In response to my earlier post, Kevin Drum attempts to identify the problem of austerity by graphing real, per capita government spending in the United States.  But choosing real government spending can be a misleading way of measuring the contribution of fiscal policy to aggregate demand.  (The per capita decision also can be partially disputed on the grounds that government is producing some national public goods.)

Real cuts in government spending, when due to inflationary erosion of G, will not in general be identifying a problem of aggregate demand.  And aggregate demand is what we are considering here, not potential problems with supply provision (e.g., how many children are getting vaccines?), which are well identified by looking at the real variables.

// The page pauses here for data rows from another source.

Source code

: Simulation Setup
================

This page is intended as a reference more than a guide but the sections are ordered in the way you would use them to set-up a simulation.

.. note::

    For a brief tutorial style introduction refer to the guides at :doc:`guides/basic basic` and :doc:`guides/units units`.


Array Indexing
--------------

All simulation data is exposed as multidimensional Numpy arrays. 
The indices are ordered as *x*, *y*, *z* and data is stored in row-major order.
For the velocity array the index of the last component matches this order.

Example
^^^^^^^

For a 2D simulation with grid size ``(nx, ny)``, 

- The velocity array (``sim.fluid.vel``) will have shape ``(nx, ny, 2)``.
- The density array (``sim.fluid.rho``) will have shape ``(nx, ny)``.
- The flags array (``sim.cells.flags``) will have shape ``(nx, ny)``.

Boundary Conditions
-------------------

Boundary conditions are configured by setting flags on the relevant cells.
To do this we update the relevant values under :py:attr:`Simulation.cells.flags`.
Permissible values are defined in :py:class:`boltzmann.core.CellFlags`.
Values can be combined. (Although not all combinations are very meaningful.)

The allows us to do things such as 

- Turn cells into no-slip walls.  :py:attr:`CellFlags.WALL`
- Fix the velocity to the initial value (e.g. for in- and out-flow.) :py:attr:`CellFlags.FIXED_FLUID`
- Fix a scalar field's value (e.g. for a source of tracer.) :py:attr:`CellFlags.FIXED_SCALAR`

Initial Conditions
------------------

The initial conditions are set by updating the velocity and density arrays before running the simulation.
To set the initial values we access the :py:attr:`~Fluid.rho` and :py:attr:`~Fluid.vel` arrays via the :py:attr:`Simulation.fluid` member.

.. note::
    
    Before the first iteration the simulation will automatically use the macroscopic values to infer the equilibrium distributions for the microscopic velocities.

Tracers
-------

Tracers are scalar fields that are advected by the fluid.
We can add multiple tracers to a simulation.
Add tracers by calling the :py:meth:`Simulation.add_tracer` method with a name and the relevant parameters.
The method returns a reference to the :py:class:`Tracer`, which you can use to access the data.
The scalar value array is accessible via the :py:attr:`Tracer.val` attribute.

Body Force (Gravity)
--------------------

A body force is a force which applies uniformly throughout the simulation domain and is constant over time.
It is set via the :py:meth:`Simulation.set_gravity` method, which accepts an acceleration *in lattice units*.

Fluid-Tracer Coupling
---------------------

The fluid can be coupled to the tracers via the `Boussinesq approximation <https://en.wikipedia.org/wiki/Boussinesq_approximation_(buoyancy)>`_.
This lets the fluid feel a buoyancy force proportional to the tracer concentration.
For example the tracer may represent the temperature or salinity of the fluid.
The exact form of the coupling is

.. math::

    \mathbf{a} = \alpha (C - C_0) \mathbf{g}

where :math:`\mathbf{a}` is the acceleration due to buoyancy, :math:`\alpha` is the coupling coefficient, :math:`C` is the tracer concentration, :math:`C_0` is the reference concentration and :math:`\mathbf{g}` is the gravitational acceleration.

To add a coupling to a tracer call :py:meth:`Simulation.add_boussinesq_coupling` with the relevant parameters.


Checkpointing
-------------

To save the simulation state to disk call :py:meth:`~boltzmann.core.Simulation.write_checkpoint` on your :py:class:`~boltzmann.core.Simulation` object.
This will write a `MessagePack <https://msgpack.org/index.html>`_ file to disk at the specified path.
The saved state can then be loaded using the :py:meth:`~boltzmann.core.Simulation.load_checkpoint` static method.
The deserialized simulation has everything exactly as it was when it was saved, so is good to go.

Take two societies, each with flat nominal government spending.  One society has price inflation of five percent, the other ten percent.  In the latter case real government spending is falling by ten percent, a bigger decline than for the first society.  But can we properly conclude that the second society will be having a bigger problem of aggregate demand?  No, the price level is going up ten percent!  The erosion itself is being caused by higher nominal demand.

If real government spending is declining because of price inflation, that fact, taken alone, is unlikely to be associated with an aggregate demand problem.  After all, we are not talking about inflation induced by oil price hikes.  We are talking about inflation pushed along by…demand.

One of the trickiest problems in economics is knowing when the “real” variable can be a misleading metric.

More generally, consider this Marcus Nunes post: “For the whole period depicted in the chart the correlation between real output growth and real G growth is significantly NEGATIVE!”  That is of course in part the result of an identification problem (fiscal policy often becomes more active in bad times), but look at the last few years of the chart only.  What you will see is a murky story that, no matter what machinations and Ptomelaic epicycles you may get from some of the more polemic Keynesians, is not well illuminated by Keynesian economics in the traditional sense.

Here are some other chart comparisons.

It is fine to say it is murky.  It is murky.  Murky, murky, murky.  But from that we should not conclude that fiscal policy is extremely effective, as it probably is not in most cases.  That is part of what murky implies.

Here is Scott Sumner with questions for Keynesians, all of them on the mark, read the whole thing.

NB: If you read this post as arguing “there was no aggregate demand problem in years ????”, go to community college!

Or if you read this post as saying “Cowen thinks nominal government spending is the correct measure of austerity…and that is wrong…”, well, go back to high school!  There is no “correct measure,” it depends on the question you are asking and even then more than one measure may be relevant.